Monday, June 18, 2007

Cardiff adventures, musical and otherwise

My thoughts on the Singer of the World Competition in Cardiff, and a certain television show produced in Cardiff, will follow shortly. Hopefully within the next week, backdated. Chinese bass Shen Yang won the Main Prize (he's only 23! A baby by bass standards!), English coloratura soprano Elizabeth Watts won the Song Prize, and South African baritone Jacques Imbraillo won the Audience Prize.

And happy Father's Day to all fathers out there. I'm a little distant from this holiday as my father has been dead for 25 years. Maybe next year I'll do a post on all the wonderful father/daughter duets in opera (thank you, Giuseppe Verdi). A pity there are comparatively few for moms.

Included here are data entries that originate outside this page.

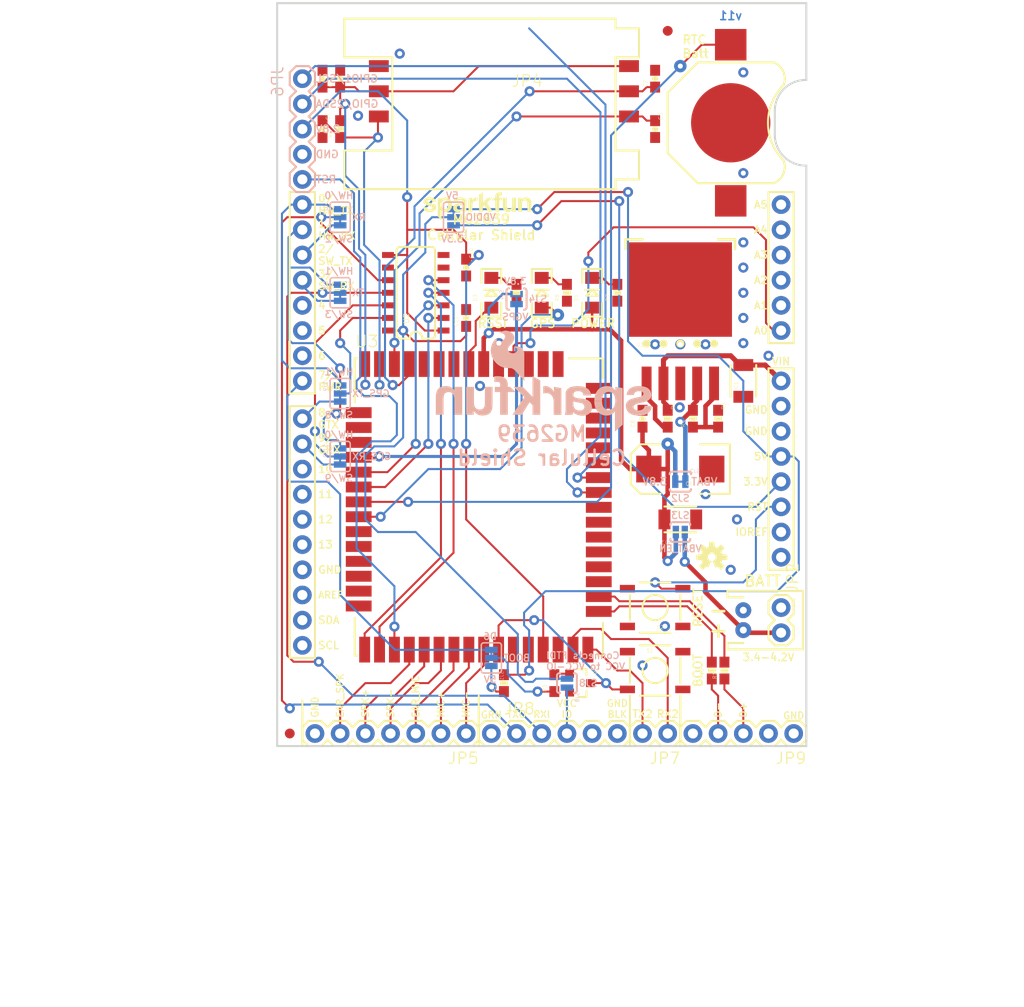
<source format=kicad_pcb>
(kicad_pcb (version 20211014) (generator pcbnew)

  (general
    (thickness 1.6)
  )

  (paper "A4")
  (layers
    (0 "F.Cu" signal)
    (31 "B.Cu" signal)
    (32 "B.Adhes" user "B.Adhesive")
    (33 "F.Adhes" user "F.Adhesive")
    (34 "B.Paste" user)
    (35 "F.Paste" user)
    (36 "B.SilkS" user "B.Silkscreen")
    (37 "F.SilkS" user "F.Silkscreen")
    (38 "B.Mask" user)
    (39 "F.Mask" user)
    (40 "Dwgs.User" user "User.Drawings")
    (41 "Cmts.User" user "User.Comments")
    (42 "Eco1.User" user "User.Eco1")
    (43 "Eco2.User" user "User.Eco2")
    (44 "Edge.Cuts" user)
    (45 "Margin" user)
    (46 "B.CrtYd" user "B.Courtyard")
    (47 "F.CrtYd" user "F.Courtyard")
    (48 "B.Fab" user)
    (49 "F.Fab" user)
    (50 "User.1" user)
    (51 "User.2" user)
    (52 "User.3" user)
    (53 "User.4" user)
    (54 "User.5" user)
    (55 "User.6" user)
    (56 "User.7" user)
    (57 "User.8" user)
    (58 "User.9" user)
  )

  (setup
    (pad_to_mask_clearance 0)
    (pcbplotparams
      (layerselection 0x00010fc_ffffffff)
      (disableapertmacros false)
      (usegerberextensions false)
      (usegerberattributes true)
      (usegerberadvancedattributes true)
      (creategerberjobfile true)
      (svguseinch false)
      (svgprecision 6)
      (excludeedgelayer true)
      (plotframeref false)
      (viasonmask false)
      (mode 1)
      (useauxorigin false)
      (hpglpennumber 1)
      (hpglpenspeed 20)
      (hpglpendiameter 15.000000)
      (dxfpolygonmode true)
      (dxfimperialunits true)
      (dxfusepcbnewfont true)
      (psnegative false)
      (psa4output false)
      (plotreference true)
      (plotvalue true)
      (plotinvisibletext false)
      (sketchpadsonfab false)
      (subtractmaskfromsilk false)
      (outputformat 1)
      (mirror false)
      (drillshape 1)
      (scaleselection 1)
      (outputdirectory "")
    )
  )

  (net 0 "")
  (net 1 "GND")
  (net 2 "SIM_CLK")
  (net 3 "SIM_RST")
  (net 4 "ADJUST")
  (net 5 "N$17")
  (net 6 "VRAW")
  (net 7 "RESET")
  (net 8 "RXI")
  (net 9 "RX-SOFT")
  (net 10 "VCHG")
  (net 11 "N$1")
  (net 12 "SIM_DATA")
  (net 13 "VSIM")
  (net 14 "3.8V")
  (net 15 "N$3")
  (net 16 "~{SYSRST}")
  (net 17 "ON/OFF")
  (net 18 "~{PWRKEY}")
  (net 19 "V_GPS")
  (net 20 "GPS_RTC")
  (net 21 "N$5")
  (net 22 "N$7")
  (net 23 "N$8")
  (net 24 "GPS_FIX")
  (net 25 "N$9")
  (net 26 "VDDIO")
  (net 27 "USB+")
  (net 28 "USB-")
  (net 29 "TXO")
  (net 30 "RX-2.8V")
  (net 31 "TX-2.8V")
  (net 32 "RX2-2.8V")
  (net 33 "TX2-2.8V")
  (net 34 "GRX-2.8V")
  (net 35 "GTX-2.8V")
  (net 36 "RING")
  (net 37 "VCCB")
  (net 38 "RX-HV")
  (net 39 "TX-HV")
  (net 40 "GRX-HV")
  (net 41 "GTX-HV")
  (net 42 "3.3V")
  (net 43 "5V")
  (net 44 "TX-SOFT")
  (net 45 "MIC_P1")
  (net 46 "MIC_P0")
  (net 47 "MIC_N0")
  (net 48 "RECN")
  (net 49 "RECP")
  (net 50 "EAR_L")
  (net 51 "N$4")
  (net 52 "N$6")
  (net 53 "N$2")
  (net 54 "N$10")
  (net 55 "GPIO1/SCL")
  (net 56 "ADCIN")
  (net 57 "GPIO2/SDA")
  (net 58 "N$11")
  (net 59 "N$12")
  (net 60 "GTX-SOFT")
  (net 61 "GRX-SOFT")

  (footprint "boardEagle:0603-RES" (layer "F.Cu") (at 156.1211 96.7486 90))

  (footprint "boardEagle:MG2639" (layer "F.Cu") (at 142.1511 118.3386))

  (footprint "boardEagle:LED-1206" (layer "F.Cu") (at 143.4211 96.7486 90))

  (footprint "boardEagle:0603-RES" (layer "F.Cu") (at 128.1811 80.2386 90))

  (footprint "boardEagle:STAND-OFF" (layer "F.Cu") (at 124.3711 136.1186))

  (footprint "boardEagle:STAND-OFF" (layer "F.Cu") (at 172.6311 137.3886))

  (footprint "boardEagle:EIA7343" (layer "F.Cu") (at 162.4711 114.5286 180))

  (footprint "boardEagle:0603-CAP" (layer "F.Cu") (at 126.4031 80.2386 -90))

  (footprint "boardEagle:0603" (layer "F.Cu") (at 149.7711 136.1186 90))

  (footprint "boardEagle:BATTCON_12MM" (layer "F.Cu") (at 167.5511 79.6036 -90))

  (footprint "boardEagle:FIDUCIAL-1X2" (layer "F.Cu") (at 123.1011 141.1986))

  (footprint "boardEagle:1X02" (layer "F.Cu") (at 172.6311 128.4986 -90))

  (footprint "boardEagle:SOT23-3" (layer "F.Cu") (at 152.3111 136.1186 -90))

  (footprint "boardEagle:1X07" (layer "F.Cu") (at 140.8811 141.1986 180))

  (footprint "boardEagle:SFE_LOGO_NAME_.1" (layer "F.Cu") (at 136.0551 89.916))

  (footprint "boardEagle:CREATIVE_COMMONS" (layer "F.Cu") (at 114.2111 165.3286))

  (footprint "boardEagle:FIDUCIAL-1X2" (layer "F.Cu") (at 161.2011 70.3326))

  (footprint "boardEagle:0603-CAP" (layer "F.Cu") (at 140.8811 94.2086 -90))

  (footprint "boardEagle:0603-CAP" (layer "F.Cu") (at 126.4031 75.1586 90))

  (footprint "boardEagle:Q5-DD_SPX29300" (layer "F.Cu") (at 162.4711 98.0186))

  (footprint "boardEagle:FTDI_BASIC" (layer "F.Cu") (at 143.4211 141.1986))

  (footprint "boardEagle:TACTILE-SWITCH-SMD" (layer "F.Cu") (at 159.9311 134.8486))

  (footprint "boardEagle:1210" (layer "F.Cu") (at 168.8211 105.6386 90))

  (footprint (layer "F.Cu") (at 151.6761 90.3986))

  (footprint "boardEagle:0603-CAP" (layer "F.Cu") (at 158.6611 109.4486 90))

  (footprint "boardEagle:1210" (layer "F.Cu") (at 162.4711 119.6086))

  (footprint "boardEagle:0603-CAP" (layer "F.Cu") (at 140.8811 99.2886 90))

  (footprint "boardEagle:LED-1206" (layer "F.Cu") (at 153.5811 96.7486 90))

  (footprint "boardEagle:0603-RES" (layer "F.Cu") (at 144.6911 136.1186 90))

  (footprint "boardEagle:JST-2-PTH" (layer "F.Cu") (at 168.8211 129.7686 -90))

  (footprint "boardEagle:0603-RES" (layer "F.Cu") (at 145.9611 96.7486 90))

  (footprint "boardEagle:TACTILE-SWITCH-SMD" (layer "F.Cu") (at 159.9311 128.4986 180))

  (footprint "boardEagle:0603-CAP" (layer "F.Cu") (at 159.9311 80.2386 -90))

  (footprint "boardEagle:0603-RES" (layer "F.Cu") (at 166.9161 134.8486 90))

  (footprint "boardEagle:0603-RES" (layer "F.Cu") (at 165.6461 134.8486 90))

  (footprint "boardEagle:SIMHOLDER" (layer "F.Cu") (at 144.6911 77.6986 180))

  (footprint "boardEagle:0603-RES" (layer "F.Cu") (at 151.0411 96.7486 90))

  (footprint "boardEagle:0603-RES" (layer "F.Cu") (at 166.2811 109.4486 -90))

  (footprint "boardEagle:0603-RES" (layer "F.Cu") (at 163.7411 109.4486 90))

  (footprint "boardEagle:0603-RES" (layer "F.Cu") (at 161.2011 109.4486 -90))

  (footprint "boardEagle:UNO_R3_SHIELD_NOLABELS" (layer "F.Cu") (at 121.8311 142.4686))

  (footprint "boardEagle:1X05" (layer "F.Cu") (at 173.9011 141.1986 180))

  (footprint "boardEagle:SO14" (layer "F.Cu") (at 135.8011 96.7486 90))

  (footprint "boardEagle:STAND-OFF" (layer "F.Cu") (at 124.3711 70.0786 90))

  (footprint "boardEagle:LED-1206" (layer "F.Cu") (at 148.5011 96.7486 90))

  (footprint "boardEagle:OSHW-LOGO-S" (layer "F.Cu") (at 165.6461 123.4186))

  (footprint "boardEagle:0603-CAP" (layer "F.Cu") (at 159.9311 75.1586 90))

  (footprint "boardEagle:STAND-OFF" (layer "F.Cu") (at 172.6311 70.0786 90))

  (footprint "boardEagle:1X02" (layer "F.Cu") (at 161.2011 141.1986 180))

  (footprint "boardEagle:0603-CAP" (layer "F.Cu") (at 128.1811 75.1586 90))

  (footprint (layer "F.Cu") (at 132.8801 90.3986))

  (footprint "boardEagle:PAD-JUMPER-3-2OF3_NC_BY_TRACE_YES_SILK_FULL_BOX" (layer "B.Cu") (at 128.1811 96.7486 -90))

  (footprint "boardEagle:PAD-JUMPER-2-NO_YES_SILK" (layer "B.Cu") (at 162.4711 120.8786))

  (footprint "boardEagle:PAD.03X.05" (layer "B.Cu") (at 162.4711 73.8886 180))

  (footprint "boardEagle:PAD.03X.05" (layer "B.Cu") (at 150.1267 98.9838 180))

  (footprint "boardEagle:PAD-JUMPER-2-NO_YES_SILK" (layer "B.Cu") (at 151.0411 136.1186 90))

  (footprint "boardEagle:PAD-JUMPER-2-NC_BY_TRACE_YES_SILK" (layer "B.Cu") (at 145.9611 97.3836 -90))

  (footprint "boardEagle:PAD-JUMPER-3-2OF3_NC_BY_TRACE_YES_SILK_FULL_BOX" (layer "B.Cu") (at 128.1811 106.9086 -90))

  (footprint "boardEagle:SFE_LOGO_NAME_FLAME_.2" (layer "B.Cu")
    (tedit 0) (tstamp b4dd9f5a-2262-4cfd-8de7-1c9c92f46432)
    (at 160.3121 110.8456 180)
    (fp_text reference "LOGO2" (at 0 0) (layer "B.SilkS") hide
      (effects (font (size 1.27 1.27) (thickness 0.15)) (justify right top mirror))
      (tstamp 19f25224-6406-4cf7-8f64-d67ab33196a7)
    )
    (fp_text value "SFE_LOGO_NAME_FLAME.2_INCH" (at 0 0) (layer "B.Fab") hide
      (effects (font (size 1.27 1.27) (thickness 0.15)) (justify right top mirror))
      (tstamp 94cbf852-f958-4845-893a-4f7d2b6f0378)
    )
    (fp_poly (pts
        (xy 15.56 10.27)
        (xy 15.74 10.23)
        (xy 15.89 10.16)
        (xy 16.01 10.1)
        (xy 16.09 10.04)
        (xy 16.11 10.02)
        (xy 16.1 10.02)
        (xy 16.06 10.03)
        (xy 16 10.04)
        (xy 15.93 10.04)
        (xy 15.85 10.03)
        (xy 15.76 10)
        (xy 15.68 9.96)
        (xy 15.61 9.9)
        (xy 15.56 9.84)
        (xy 15.53 9.79)
        (xy 15.51 9.73)
        (xy 15.51 9.61)
        (xy 15.53 9.55)
        (xy 15.57 9.48)
        (xy 15.62 9.41)
        (xy 15.74 9.29)
        (xy 15.81 9.24)
        (xy 15.88 9.2)
        (xy 15.96 9.16)
        (xy 16.04 9.13)
        (xy 16.11 9.12)
        (xy 16.17 9.12)
        (xy 16.24 9.15)
        (xy 16.29 9.19)
        (xy 16.32 9.25)
        (xy 16.34 9.31)
        (xy 16.34 9.42)
        (xy 16.33 9.45)
        (xy 16.33 9.47)
        (xy 16.5 9.37)
        (xy 16.66 9.2)
        (xy 16.8 8.97)
        (xy 16.9 8.68)
        (xy 16.95 8.36)
        (xy 16.93 8.01)
        (xy 16.83 7.64)
        (xy 16.63 7.28)
        (xy 16.49 7.1)
        (xy 16.34 6.94)
        (xy 16.17 6.8)
        (xy 15.98 6.68)
        (xy 15.78 6.6)
        (xy 15.56 6.53)
        (xy 15.32 6.5)
        (xy 14.94 6.5)
        (xy 14.82 6.47)
        (xy 14.72 6.42)
        (xy 14.61 6.35)
        (xy 14.51 6.26)
        (xy 14.41 6.15)
        (xy 14.29 6.02)
        (xy 14.17 5.88)
        (xy 14.05 5.75)
        (xy 13.83 5.51)
        (xy 13.74 5.41)
        (xy 13.67 5.32)
        (xy 13.61 5.25)
        (xy 13.58 5.21)
        (xy 13.57 5.19)
        (xy 13.57 7.95)
        (xy 13.59 8.11)
        (xy 13.64 8.25)
        (xy 13.69 8.36)
        (xy 13.76 8.46)
        (xy 13.85 8.53)
        (xy 13.94 8.59)
        (xy 14.04 8.63)
        (xy 14.14 8.66)
        (xy 14.25 8.68)
        (xy 14.42 8.68)
        (xy 14.49 8.67)
        (xy 14.54 8.65)
        (xy 14.57 8.64)
        (xy 14.58 8.64)
        (xy 14.55 8.62)
        (xy 14.51 8.61)
        (xy 14.47 8.58)
        (xy 14.37 8.52)
        (xy 14.33 8.48)
        (xy 14.3 8.43)
        (xy 14.28 8.37)
        (xy 14.28 8.3)
        (xy 14.3 8.24)
        (xy 14.34 8.17)
        (xy 14.39 8.11)
        (xy 14.46 8.06)
        (xy 14.55 8.02)
        (xy 14.66 7.99)
        (xy 14.82 8)
        (xy 14.97 8.04)
        (xy 15.09 8.11)
        (xy 15.17 8.22)
        (xy 15.22 8.34)
        (xy 15.21 8.48)
        (xy 15.15 8.63)
        (xy 15.02 8.78)
        (xy 14.85 8.95)
        (xy 14.72 9.13)
        (xy 14.62 9.3)
        (xy 14.58 9.48)
        (xy 14.58 9.65)
        (xy 14.63 9.81)
        (xy 14.74 9.97)
        (xy 14.91 10.12)
        (xy 15.14 10.23)
        (xy 15.36 10.28)
      ) (layer "B.SilkS") (width 0) (fill solid) (tstamp 215edb38-bd97-456c-a716-9d7849737c93))
    (fp_poly (pts
        (xy 12.74 3.6)
        (xy 13.72 4.61)
        (xy 14.64 4.61)
        (xy 13.57 3.57)
        (xy 14.76 1.79)
        (xy 13.82 1.79)
        (xy 13.04 3.05)
        (xy 12.74 2.76)
        (xy 12.74 1.79)
        (xy 11.96 1.79)
        (xy 11.96 5.26)
        (xy 12.74 5.69)
      ) (layer "B.SilkS") (width 0) (fill solid) (tstamp 2a64055d-f900-401f-a47a-f87c7e7445aa))
    (fp_poly (pts
        (xy 2.24 4.68)
        (xy 2.45 4.65)
        (xy 2.66 4.59)
        (xy 2.84 4.5)
        (xy 3 4.38)
        (xy 3.12 4.22)
        (xy 3.21 4.03)
        (xy 3.26 3.79)
        (xy 2.52 3.79)
        (xy 2.5 3.89)
        (xy 2.46 3.97)
        (xy 2.41 4.04)
        (xy 2.35 4.09)
        (xy 2.27 4.13)
        (xy 2.09 4.17)
        (xy 1.92 4.17)
        (xy 1.84 4.16)
        (xy 1.77 4.15)
        (xy 1.7 4.13)
        (xy 1.64 4.09)
        (xy 1.6 4.05)
        (xy 1.57 3.99)
        (xy 1.55 3.91)
        (xy 1.57 3.81)
        (xy 1.63 3.74)
        (xy 1.72 3.68)
        (xy 1.83 3.63)
        (xy 1.96 3.59)
        (xy 2.11 3.
... [131358 chars truncated]
</source>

I do have a new Father's Day ritual, though - watching an episode of aforementioned television show entitled "Father's Day".

2 comments:

Ron Burras said...

My new Father's Day ritual. . . .

It would doubtless in most cases be impossible to persuade Dr. Who fans otherwise, but for my money (recently $49 to Amazon for Looney Tunes - Golden Collection, Volume Two), the greatest of all Father’s Day productions is the 1951 animated Chuck Jones classic “A Bear for Punishment.” In this, “Pa” bear is clobbered with an unwanted breakfast in bed, blown up by a pipe filled with gunpowder rather than tobacco, chased with a jagged-edged straight razor, and, finally, dunked head first into flower and transformed into the Statue of Liberty per patriotic burlesque show finale. I don’t think this has been shown uncut on commercial television for some years, though, when I was growing up, shielding kids from violence was not such a concern. The last time I saw it, the pipe/gunpowder incident had been expurgated, as was “Pa” slamming an alarm clock into “Junyer’” Bear’s face. (The likelihood of some kid actually blowing up his dad with gunpowder seems slim, but, admittedly, the business with the clock might provide a bad example.)

Well worth $49. Really.

Joy Fleisig said...

Sounds interesting - and vaguely familiar. But that's clearly meant to be funny, whereas "Father's Day" is just about the only episode of "Doctor Who" I've seen in 22 years that made me nearly cry. Oh, and "Human Nature/"The Family of Blood", not yet shown in the US. But that's by the same author, Paul Cornell.